Emits an arbitrary pattern of timestamps for every trigger event. The number of trigger events can be reduced by trigger_divider. The start of a new pattern does not abort the execution of unfinished patterns, so patterns may overlap. The execution of all running patterns can be aborted by a click of the stop_channel, i.e. overlapping patterns can be avoided by setting the stop_channel to the trigger_channel.

class EventGenerator(tagger, trigger_channel, pattern, trigger_divider, stop_channel)
Parameters
  • tagger (TimeTaggerBase) – Time Tagger object instance.

  • trigger_channel (int) – Channel number of the trigger signal.

  • pattern (list[int]) – List of relative timestamps defining the pattern executed upon a trigger event.

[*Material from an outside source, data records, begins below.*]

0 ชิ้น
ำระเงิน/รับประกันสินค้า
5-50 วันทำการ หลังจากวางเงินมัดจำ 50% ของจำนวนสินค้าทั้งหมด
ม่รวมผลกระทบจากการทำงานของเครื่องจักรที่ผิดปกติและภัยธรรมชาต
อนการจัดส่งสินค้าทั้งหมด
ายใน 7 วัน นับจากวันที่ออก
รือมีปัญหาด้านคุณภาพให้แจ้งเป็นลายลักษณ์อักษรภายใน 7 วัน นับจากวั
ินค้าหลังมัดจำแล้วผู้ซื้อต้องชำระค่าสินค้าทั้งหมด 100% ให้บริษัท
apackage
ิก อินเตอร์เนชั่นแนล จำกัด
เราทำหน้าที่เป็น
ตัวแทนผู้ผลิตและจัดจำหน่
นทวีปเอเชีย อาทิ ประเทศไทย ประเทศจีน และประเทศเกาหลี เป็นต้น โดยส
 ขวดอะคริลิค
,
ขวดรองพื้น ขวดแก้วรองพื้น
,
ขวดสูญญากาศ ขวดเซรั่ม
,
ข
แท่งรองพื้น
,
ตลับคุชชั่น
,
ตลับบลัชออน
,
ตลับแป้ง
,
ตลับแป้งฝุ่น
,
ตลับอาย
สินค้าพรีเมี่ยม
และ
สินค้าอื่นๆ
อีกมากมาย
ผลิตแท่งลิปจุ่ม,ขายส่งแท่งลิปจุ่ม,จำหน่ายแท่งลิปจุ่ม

  • trigger_divider (int) – Factor by which the number of trigger events is reduced. (default: 1)

  • divider_offset (int) – If trigger_divider > 1, the divider_offset the number of trigger clicks to be ignored before emitting the first pattern. (default: 0)

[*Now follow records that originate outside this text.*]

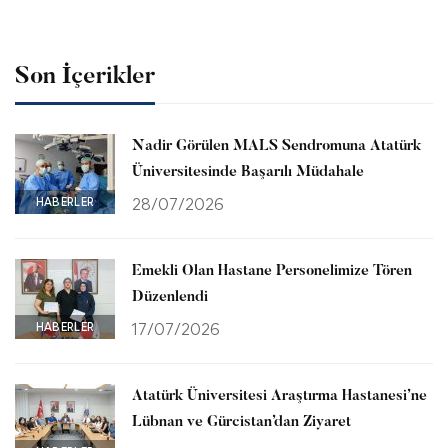
Son İçerikler
Nadir Görülen MALS Sendromuna Atatürk
Üniversitesinde Başarılı Müdahale
HABERLER
28/07/2026
Emekli Olan Hastane Personelimize Tören
Düzenlendi
HABERLER
17/07/2026
Atatürk Üniversitesi Araştırma Hastanesi’ne
Lübnan ve Gürcistan’dan Ziyaret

  • stop_channel (int) – Channel number of the stop channel. (optional)

See all common methods

TriggerOnCountrate

../_images/TriggerOnCountrate.svg

Measures the count rate inside a rolling time window and emits tags when a defined reference_countrate is crossed. A TriggerOnCountrate object provides two virtual channels: The above channel is triggered when the count rate exceeds the threshold (transition from below to above). The below channel is triggered when the count rate falls below the threshold (transition from above to below).

To avoid the emission of multiple trigger tags in the transition area, the hysteresis count rate modifies the threshold with respect to the transition direction: An event in the above channel will be triggered when the channel is in the below state and rises to reference_countrate + hysteresis or above. Vice versa, the below channel fires when the channel is in the above state and falls to the limit of reference_countrate - hysteresis or below.

The time-tags are always injected at the end of the integration window. You can use the DelayedChannel to adjust the temporal position of the trigger tags with respect to the integration time window.

The very first tag of the virtual channel will be emitted time_window after the instantiation of the object and will reflect the current state, so either above or below.

class TriggerOnCountrate(tagger, input_channel, time_window, reference_countrate, hysteresis)
Parameters
  • tagger (TimeTaggerBase) – Time Tagger object instance.

  • input_channel (int) – Channel number of the channel whose count rate will control the trigger channels.

  • reference_countrate (float) – The reference count rate in Hz that separates the above range from the below range.

  • hysteresis (float) – The threshold count rate in Hz for transitioning to the above threshold state is countrate >= reference_countrate + hysteresis, whereas it is countrate <= reference_countrate - hysteresis for transitioning to the below threshold state. The hysteresis avoids the emission of multiple trigger tags upon a single transition.

  • time_window (int) – Rolling time window size in ps. The count rate is analyzed within this time window and compared to the threshold count rate.

See all common methods

getChannelAbove()

Get the channel number of the above channel.

getChannelBelow()

Get the channel number of the below channel.

getChannels()

Get both virtual channel numbers: [getChannelAbove(), getChannelBelow()]

getCurrentCountrate()

Get the current count rate averaged within the time_window.

injectCurrentState()

Emit a time-tag into the respective channel according to the current state. This is useful if you start a new measurement that requires the information. The function returns whether it was possible to inject the event. The injection is not possible if the Time Tagger is in overflow mode or the time window has not passed yet. The function call is non-blocking.

isAbove()

Returns whether the Virtual Channel is currently in the above state.

isBelow()

Returns whether the Virtual Channel is currently in the below state.